On Wednesday, Mom told us that she would pick us up right after school so that we could go shopping for spring clothes. Melinda and I looked at each other knowingly and said to ourselves that had to be the lie. We decided we would be going home on the bus as usual.
But after school, there sat Mom in the parking lot ready to take us shopping.
The following day our dad was on a business trip. Mom told us to pick a restaurant, Italian or Chinese, and the three of us would go out for dinner that night. Melinda and I looked at each other knowingly. That must be the lie. If we said Chinese, Mom would take us out for pizza. If we said Italian, we knew we’d be having chow mein for dinner.
We said, “Chinese,” and that night we had won ton soup, chow mein, fortune cookies and tea.
When we arrived home from school Friday, Mom greeted us with, “Guess what! I just reserved two airplane tickets. You two get to fly—all by yourselves—to visit your grandma over spring vacation.” Now that is something we had always wanted to do. We had dreamed about traveling alone and talked about it for years. Ordinarily we would have run to our rooms to start packing, even though spring vacation was three weeks away. But we looked at each other knowingly. That had to be the lie.

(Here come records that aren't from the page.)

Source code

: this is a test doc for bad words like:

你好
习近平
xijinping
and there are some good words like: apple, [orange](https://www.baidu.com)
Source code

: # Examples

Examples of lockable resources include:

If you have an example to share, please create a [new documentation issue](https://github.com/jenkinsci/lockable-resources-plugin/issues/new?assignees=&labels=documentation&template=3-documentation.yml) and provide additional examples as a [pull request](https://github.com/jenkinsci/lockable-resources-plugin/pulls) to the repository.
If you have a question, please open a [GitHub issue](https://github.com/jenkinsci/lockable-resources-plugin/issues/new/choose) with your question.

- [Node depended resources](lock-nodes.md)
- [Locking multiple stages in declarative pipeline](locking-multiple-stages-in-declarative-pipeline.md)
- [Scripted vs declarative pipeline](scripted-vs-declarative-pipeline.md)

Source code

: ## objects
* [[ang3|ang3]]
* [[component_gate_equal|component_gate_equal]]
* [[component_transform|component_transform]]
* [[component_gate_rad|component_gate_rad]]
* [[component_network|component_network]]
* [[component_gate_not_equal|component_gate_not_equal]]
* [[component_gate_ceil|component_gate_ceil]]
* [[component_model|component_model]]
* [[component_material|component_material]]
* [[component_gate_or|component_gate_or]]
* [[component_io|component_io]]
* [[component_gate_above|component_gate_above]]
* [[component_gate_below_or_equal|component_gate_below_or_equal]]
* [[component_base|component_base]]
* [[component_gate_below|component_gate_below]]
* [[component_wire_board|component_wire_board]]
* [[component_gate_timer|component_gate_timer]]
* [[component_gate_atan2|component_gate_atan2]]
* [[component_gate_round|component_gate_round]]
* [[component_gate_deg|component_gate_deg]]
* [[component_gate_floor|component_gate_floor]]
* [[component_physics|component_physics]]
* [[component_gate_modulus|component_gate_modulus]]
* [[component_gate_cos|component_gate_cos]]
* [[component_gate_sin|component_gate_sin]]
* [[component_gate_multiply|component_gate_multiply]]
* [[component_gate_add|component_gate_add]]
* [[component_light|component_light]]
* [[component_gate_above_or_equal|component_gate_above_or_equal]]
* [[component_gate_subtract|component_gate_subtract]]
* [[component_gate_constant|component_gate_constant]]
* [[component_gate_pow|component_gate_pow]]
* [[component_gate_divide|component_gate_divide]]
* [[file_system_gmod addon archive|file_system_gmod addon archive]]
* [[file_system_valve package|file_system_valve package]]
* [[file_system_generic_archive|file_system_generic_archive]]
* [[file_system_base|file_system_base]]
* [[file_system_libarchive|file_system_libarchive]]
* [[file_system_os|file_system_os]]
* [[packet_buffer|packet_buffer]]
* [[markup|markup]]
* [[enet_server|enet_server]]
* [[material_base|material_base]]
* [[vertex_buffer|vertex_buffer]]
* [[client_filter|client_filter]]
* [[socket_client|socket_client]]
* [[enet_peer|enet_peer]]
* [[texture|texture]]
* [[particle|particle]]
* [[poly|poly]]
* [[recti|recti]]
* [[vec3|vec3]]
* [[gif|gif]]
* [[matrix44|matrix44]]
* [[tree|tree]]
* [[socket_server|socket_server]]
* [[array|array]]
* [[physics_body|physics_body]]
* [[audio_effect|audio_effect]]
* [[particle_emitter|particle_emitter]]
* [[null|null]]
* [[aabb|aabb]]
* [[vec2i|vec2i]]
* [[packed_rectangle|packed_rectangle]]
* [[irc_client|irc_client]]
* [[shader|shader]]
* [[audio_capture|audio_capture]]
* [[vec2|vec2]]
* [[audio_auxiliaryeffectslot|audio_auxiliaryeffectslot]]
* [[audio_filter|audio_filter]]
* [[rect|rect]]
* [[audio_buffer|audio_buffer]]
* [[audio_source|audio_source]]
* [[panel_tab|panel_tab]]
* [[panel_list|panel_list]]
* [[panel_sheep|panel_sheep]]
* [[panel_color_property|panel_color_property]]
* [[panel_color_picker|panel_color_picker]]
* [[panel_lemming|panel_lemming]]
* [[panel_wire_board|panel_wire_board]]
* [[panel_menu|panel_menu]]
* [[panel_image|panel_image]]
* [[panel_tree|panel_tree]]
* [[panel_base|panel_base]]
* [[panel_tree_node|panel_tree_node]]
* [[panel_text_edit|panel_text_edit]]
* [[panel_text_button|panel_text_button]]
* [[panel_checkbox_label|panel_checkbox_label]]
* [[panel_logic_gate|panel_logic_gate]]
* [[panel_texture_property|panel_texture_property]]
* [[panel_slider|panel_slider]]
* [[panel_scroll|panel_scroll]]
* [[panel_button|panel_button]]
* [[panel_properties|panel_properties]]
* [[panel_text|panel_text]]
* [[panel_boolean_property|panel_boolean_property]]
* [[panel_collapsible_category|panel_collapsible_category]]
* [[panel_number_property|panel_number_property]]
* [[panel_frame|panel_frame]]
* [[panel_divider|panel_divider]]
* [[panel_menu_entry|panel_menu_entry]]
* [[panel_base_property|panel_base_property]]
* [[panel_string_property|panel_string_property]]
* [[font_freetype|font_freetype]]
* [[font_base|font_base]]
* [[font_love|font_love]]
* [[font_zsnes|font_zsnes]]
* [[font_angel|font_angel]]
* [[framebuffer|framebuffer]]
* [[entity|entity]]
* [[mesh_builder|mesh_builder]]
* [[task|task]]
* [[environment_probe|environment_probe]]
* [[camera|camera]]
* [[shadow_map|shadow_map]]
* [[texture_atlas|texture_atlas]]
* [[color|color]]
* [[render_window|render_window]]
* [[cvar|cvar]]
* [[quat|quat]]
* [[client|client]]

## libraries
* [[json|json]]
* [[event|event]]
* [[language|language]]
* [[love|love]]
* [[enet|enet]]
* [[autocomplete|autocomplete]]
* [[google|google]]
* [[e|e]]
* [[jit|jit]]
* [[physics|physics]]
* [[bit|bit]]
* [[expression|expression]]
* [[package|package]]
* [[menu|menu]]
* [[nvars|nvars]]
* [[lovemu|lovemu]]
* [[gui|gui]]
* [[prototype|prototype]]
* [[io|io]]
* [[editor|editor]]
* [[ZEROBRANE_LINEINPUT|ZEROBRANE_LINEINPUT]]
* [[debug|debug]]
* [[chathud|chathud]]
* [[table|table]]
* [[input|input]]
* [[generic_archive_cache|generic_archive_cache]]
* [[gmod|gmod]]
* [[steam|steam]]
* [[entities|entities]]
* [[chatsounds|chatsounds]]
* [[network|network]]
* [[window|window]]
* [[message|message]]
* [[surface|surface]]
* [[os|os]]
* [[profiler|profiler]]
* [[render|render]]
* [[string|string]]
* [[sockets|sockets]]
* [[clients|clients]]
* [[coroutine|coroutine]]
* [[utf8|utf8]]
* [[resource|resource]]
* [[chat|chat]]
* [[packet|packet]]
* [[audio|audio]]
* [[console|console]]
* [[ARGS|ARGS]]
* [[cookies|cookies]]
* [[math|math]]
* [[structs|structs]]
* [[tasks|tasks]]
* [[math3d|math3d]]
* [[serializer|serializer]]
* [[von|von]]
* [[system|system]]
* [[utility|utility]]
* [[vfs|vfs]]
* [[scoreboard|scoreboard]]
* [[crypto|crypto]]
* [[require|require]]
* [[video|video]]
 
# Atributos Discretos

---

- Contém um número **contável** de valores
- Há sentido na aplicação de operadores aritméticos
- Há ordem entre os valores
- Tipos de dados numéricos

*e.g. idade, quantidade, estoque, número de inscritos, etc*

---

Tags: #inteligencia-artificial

Mom may have been surprised at our lack of excitement, but she didn’t say a word. She waited until the following day to ask us if we had discovered her lie.
Melinda said, “Yes, we know. We won’t be flying to Grandma’s for spring vacation. Everything else you have said has been true, so the airplane trip must be the lie.”
“I’m glad it’s finally over,” I said.
Melinda said, “Yes. It has been awful for days thinking we couldn’t trust you. I guess we deserved that little lie about flying to Grandma’s.”
Mom smiled. “The lie was that I would tell you a lie,” she said softly. “I haven’t told you any lies. The tickets to Grandma’s are under your pillow. Sweet dreams.”